В зеркале нарисовалась бабка в полиэтиленовом пальто и красном берете, держащая за поводок лохматую агрессивную собачку. Только не она! Мила, блять, Петровна, местный патруль с шестьдесят пятой квартиры. Моя ворчливая соседка. Иссохшая до костей версия Софы. Хотя не. У этой моли характер похлеще будет.
— Ох! Мама дорогая! Вы поглядите-ка кто у нас тут! — сначала кабину заполнила вонь нафталина с душком палёной коко-шанель, а затем лай Белоснежки — кликуха у собаки такая. Вдаваться в смысл скабрёзностей Моли Петровны я не желал, поэтому взял соплячку за руку и вывел отсюда.
— Чтоб тебя ливнем смыло, кошёлка старая.
— Здравствуй, паразит! Неужто остепенился? Одну и ту же девку к себе приводить стал, — оскалилась бабка, цепко разглядывая внешность соплячки со всех сторон.
— Здрасьте, — прошептала она, сжав мои пальцы. Занервничала. Да было бы перед кем.
— Хорошенькая какая, — лучше бы Моль Петровна не улыбалась – на выпуклых желтых зубах мазки красной помады плавали. Отвратительно. — Не променяй её на ту прошмандэ длинноногую.
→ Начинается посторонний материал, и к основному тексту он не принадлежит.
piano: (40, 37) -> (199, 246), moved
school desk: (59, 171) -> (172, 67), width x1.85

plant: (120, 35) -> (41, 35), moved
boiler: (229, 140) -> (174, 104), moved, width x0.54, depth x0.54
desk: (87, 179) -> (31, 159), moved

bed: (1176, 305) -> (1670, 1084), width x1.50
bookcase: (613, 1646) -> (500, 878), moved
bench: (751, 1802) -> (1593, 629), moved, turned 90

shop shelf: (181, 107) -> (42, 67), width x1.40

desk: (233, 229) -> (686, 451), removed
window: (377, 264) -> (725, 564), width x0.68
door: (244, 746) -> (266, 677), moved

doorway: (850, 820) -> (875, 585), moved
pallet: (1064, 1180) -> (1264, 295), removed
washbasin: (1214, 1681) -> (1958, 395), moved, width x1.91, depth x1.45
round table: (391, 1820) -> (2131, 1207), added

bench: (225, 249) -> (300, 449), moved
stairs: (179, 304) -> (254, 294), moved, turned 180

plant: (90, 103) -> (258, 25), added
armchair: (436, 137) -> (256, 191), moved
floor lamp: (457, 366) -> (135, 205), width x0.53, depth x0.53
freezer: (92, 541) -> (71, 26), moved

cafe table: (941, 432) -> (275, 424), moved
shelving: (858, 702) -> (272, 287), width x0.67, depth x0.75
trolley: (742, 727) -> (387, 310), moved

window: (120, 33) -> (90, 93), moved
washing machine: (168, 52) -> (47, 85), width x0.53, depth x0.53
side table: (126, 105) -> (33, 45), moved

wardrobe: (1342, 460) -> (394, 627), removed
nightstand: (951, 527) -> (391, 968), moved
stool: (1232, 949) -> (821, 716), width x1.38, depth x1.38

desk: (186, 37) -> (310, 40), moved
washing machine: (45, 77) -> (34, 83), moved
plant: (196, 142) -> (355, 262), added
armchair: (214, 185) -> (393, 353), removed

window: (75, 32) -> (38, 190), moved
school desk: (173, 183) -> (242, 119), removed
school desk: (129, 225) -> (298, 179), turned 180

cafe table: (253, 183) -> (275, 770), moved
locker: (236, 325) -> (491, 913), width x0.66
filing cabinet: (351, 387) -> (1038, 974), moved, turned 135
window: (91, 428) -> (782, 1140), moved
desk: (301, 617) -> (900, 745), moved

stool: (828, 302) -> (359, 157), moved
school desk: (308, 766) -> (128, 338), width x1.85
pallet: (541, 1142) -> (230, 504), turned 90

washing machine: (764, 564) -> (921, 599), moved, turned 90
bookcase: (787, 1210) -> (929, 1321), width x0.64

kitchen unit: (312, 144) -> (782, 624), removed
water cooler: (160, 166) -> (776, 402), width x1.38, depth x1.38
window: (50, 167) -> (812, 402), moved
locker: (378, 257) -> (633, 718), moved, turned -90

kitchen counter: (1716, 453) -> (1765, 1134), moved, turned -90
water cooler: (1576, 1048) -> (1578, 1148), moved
Вчера опять к тебе приходила, да так и ушла не дозвонившись!
— Про кого это она? — соплячка выдернула руку из моих пальцев и оттолкнулась.
— За неё деменция разговаривает. Не бери в голову, — снова обхватил её запястье и потащил за собой.
— А по-моему она адекватнее тебя разговаривает.
— По-моему тоже.
Рассмеялась и помахала бабке ручкой на прощание.
— Милая такая старушка.
— Моль сундучная.
— Это ты мне?
— Да ты заебала.
Я полез во внутренний карман косухи за ключами. Четыре дня на хате не был. Забыл, в каком виде её оставил, поэтому без зазрения совести впустил соплячку первой.
В прихожей оказалось чисто. Я скинул ботинки и нагнал её у входа в гостиную.
— В спальню заворачивай, соплячка.
— Дышать спокойно не даёшь.
— Рядом с тобой и я не надышусь, — обнял девчонку сзади и просунув руку под майку, прочертил влажную дорожку к её часто вздымающейся груди.
— Ниже, прошу тебя…
— Веди сама, малая, — прижал узкую ладонь поверх своей и слегка надавил.
— Мне стыдно…
— Врубить свет?
Сегодня утро темнее вечера. Портьеры над окнами наглухо задвинуты, поэтому спальня погружена в полутьму.
— Алияр, ответь мне, — сделала глубокий вдох. — Тебя хоть что-нибудь пугает на этом свете?
Я не был готов к такому вопросу.
— Пугает.
— И что же?
— Неизвестность.
— Вот как…
— А тебя? — прикусил нежную кожу у основания шеи.
— Ой! Я на что-то наступила!
На что-то шелестящее и скользкое.
Пришлось врубить свет. Чёрт меня побери. В какой притон превратилась моя спальня? Постель вся перевёрнута. На тумбе валялись бычки от сигарет, кое-где жестяные банки, а по полу были разбросаны презервативы. Не все использованные.
— В спешке видимо раскидал, — спонтанно выразился, отшвырнув ногой несколько зеленых квадратиков. — Зато как щас повезло – презики искать не придётся.
— Фу, какой ты бесстыжий! — Динка повернулась и с размаху врезалась в мою грудину. — К кому это ты так спешил?
— К тебе, — расплылся в обаятельной улыбке.
— Я похожа на дуру?!
— Ну, разве что чуть-чуть.
— Ты хоть знаешь, как я страдала по тебе все эти дни, подонок? — в её глазах застыли слёзы. — Сколько раз я молила тебя ответить на мои сообщения! А ты что? Ты просто... Ты просто развлекался здесь с кем-то?! Ненавижу тебя!
— Я сам себя ненавижу.
— Ты даже не ищешь себе оправдания, — горько усмехнулась. — Только за это я тебя и полюбила. За честность твою... — оттолкнула меня и ломанулась в прихожую. Вот тут я действительно пропал. Попытался расшатать свои извилины в надежде вспомнить события четырёхдневной давности, но ни черта не вышло...
Гонки. Девки. Пьянка. Туса.
А туса где была? Не помнил, честно. Сознание отшибло напрочь. Я под колёсами тогда маялся. Вот кретин!
— Дин, подожди! — выбежал в момент, когда она хлопнула громко дверью.
Из меня будто выпотрошили все силы. Внутренняя опустошённость резко напомнила то состояние, в котором барахтался пару недель назад. Хотел догнать её и поклясться в том, что не помнил ни черта, но не мог. Как бы ни старался, не удавалось выбраться из этой затягивающей на дно трясины. Обессиленно сжимал и разжимал кулаки, смотря на звенящую вокруг пустоту.